Receiving statistics

| Year | Team | GP | Rec | Yards | Avg | Lng | TD | FD | Fum | Lost |
|---|---|---|---|---|---|---|---|---|---|---|
| 1993 | SD | 16 | 10 | 59 | 5.9 | 11 | 0 | 3 | 0 | 0 |
| 1994 | SD | 16 | 39 | 235 | 6.0 | 22 | 0 | 9 | 0 | 0 |
| 1995 | SD | 10 | 7 | 46 | 6.6 | 14 | 0 | 1 | 0 | 0 |
| 1996 | JAX | 14 | 7 | 45 | 6.4 | 11 | 1 | 2 | 0 | 0 |
| 1997 | JAX | 14 | 15 | 104 | 6.9 | 21 | 0 | 3 | 1 | 0 |
| 1998 | SD | 10 | 16 | 91 | 5.7 | 22 | 0 | 3 | 1 | 1 |
| 1999 | SD | 7 | 9 | 51 | 5.7 | 12 | 1 | 2 | 0 | 0 |
| Career |  | 87 | 103 | 631 | 6.1 | 22 | 2 | 23 | 2 | 1 |

==Coaching career==
In 2005, Means joined the staff of Livingstone College in Salisbury, North Carolina as running backs coach and in 2006 was promoted to offensive coordinator.
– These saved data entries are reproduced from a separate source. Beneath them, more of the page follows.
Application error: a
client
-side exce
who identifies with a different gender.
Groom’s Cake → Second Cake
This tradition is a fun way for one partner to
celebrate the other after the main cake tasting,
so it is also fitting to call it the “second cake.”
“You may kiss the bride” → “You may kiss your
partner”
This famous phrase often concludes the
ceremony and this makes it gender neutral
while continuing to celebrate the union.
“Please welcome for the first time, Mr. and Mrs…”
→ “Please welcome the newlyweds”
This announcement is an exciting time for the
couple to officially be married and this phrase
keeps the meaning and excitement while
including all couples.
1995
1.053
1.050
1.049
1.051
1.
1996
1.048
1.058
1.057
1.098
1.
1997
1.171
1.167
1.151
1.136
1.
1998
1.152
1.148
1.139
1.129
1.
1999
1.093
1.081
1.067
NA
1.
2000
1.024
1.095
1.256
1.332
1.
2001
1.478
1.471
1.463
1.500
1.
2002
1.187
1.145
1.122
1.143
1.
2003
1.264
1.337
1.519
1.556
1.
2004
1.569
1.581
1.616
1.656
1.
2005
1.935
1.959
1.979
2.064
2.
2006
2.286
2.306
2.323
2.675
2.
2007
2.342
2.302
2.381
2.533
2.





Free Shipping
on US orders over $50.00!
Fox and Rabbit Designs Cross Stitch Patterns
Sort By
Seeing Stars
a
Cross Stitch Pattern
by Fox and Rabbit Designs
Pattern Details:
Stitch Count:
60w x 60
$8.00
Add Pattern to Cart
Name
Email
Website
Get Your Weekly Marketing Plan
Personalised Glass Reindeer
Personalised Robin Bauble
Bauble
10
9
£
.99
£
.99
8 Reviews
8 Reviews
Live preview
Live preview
He was recruited by head coach Robert Massey, who played with Means on the Jacksonville Jaguars in 1996. Means honed his coaching skills while participating in the NFL Minority Coaching Fellowship Program during the summer months of 2003 and 2006 with the Atlanta Falcons.

In 2007, Means was the offensive coordinator at the historical powerhouse West Charlotte High School in Charlotte, North Carolina. During training camp for the 2008 season, Means again participated in the NFL Minority Coaching Fellowship Program, working with the running backs of the Carolina Panthers.

In May 2014, Means became running backs coach at Winston-Salem State University. He was the associate head coach and offensive coordinator at Winston-Salem State.

In March 2021, Means became an offensive analyst at North Carolina.

In January 2025, Means was promoted to running backs coach at North Carolina.